## Brief
Return exactly the lines of the records below, starting at the line that contains "right knee: (227, 505)" and ending at the line that contains "right ankle: (120, 593)", with both of those lines kept.

Collected data:

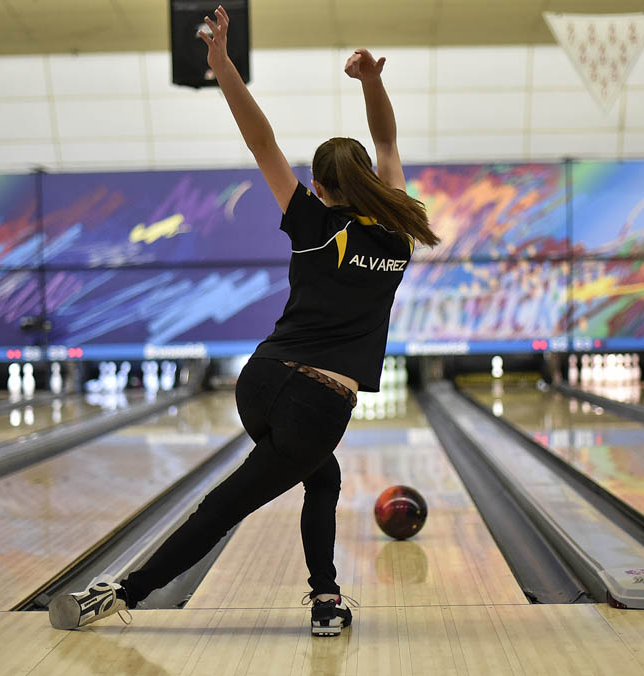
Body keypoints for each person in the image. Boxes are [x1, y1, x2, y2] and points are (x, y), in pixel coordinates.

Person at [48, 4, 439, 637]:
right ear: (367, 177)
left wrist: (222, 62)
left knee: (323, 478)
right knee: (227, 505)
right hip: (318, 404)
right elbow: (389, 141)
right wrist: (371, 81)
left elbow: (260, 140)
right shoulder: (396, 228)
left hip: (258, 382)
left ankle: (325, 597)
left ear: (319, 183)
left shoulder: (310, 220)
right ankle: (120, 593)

==

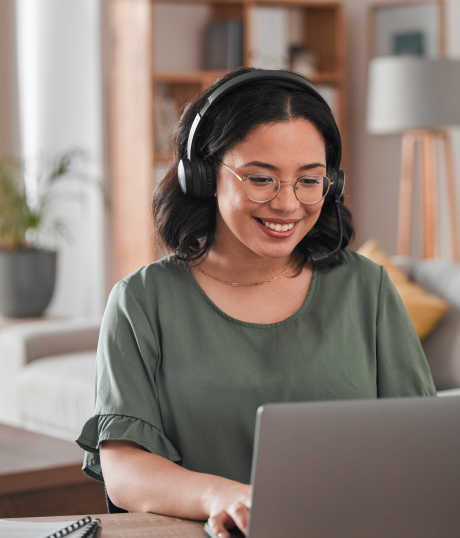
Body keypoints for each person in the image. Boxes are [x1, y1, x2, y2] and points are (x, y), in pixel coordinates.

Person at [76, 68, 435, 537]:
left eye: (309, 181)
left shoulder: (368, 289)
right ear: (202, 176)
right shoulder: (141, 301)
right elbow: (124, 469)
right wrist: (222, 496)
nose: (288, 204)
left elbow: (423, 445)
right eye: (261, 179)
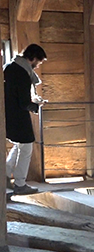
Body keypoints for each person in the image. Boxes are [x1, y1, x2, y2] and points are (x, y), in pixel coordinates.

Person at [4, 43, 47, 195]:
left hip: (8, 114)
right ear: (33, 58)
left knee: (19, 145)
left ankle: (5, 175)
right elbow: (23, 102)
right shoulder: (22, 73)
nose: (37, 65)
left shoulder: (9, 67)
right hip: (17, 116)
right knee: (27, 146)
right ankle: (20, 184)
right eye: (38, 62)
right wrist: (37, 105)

## Written response
right knee: (227, 505)
right hip: (318, 404)
right elbow: (389, 141)
right wrist: (371, 81)
left elbow: (260, 140)
right shoulder: (396, 228)
left hip: (258, 382)
left ankle: (325, 597)
left ear: (319, 183)
left shoulder: (310, 220)
right ankle: (120, 593)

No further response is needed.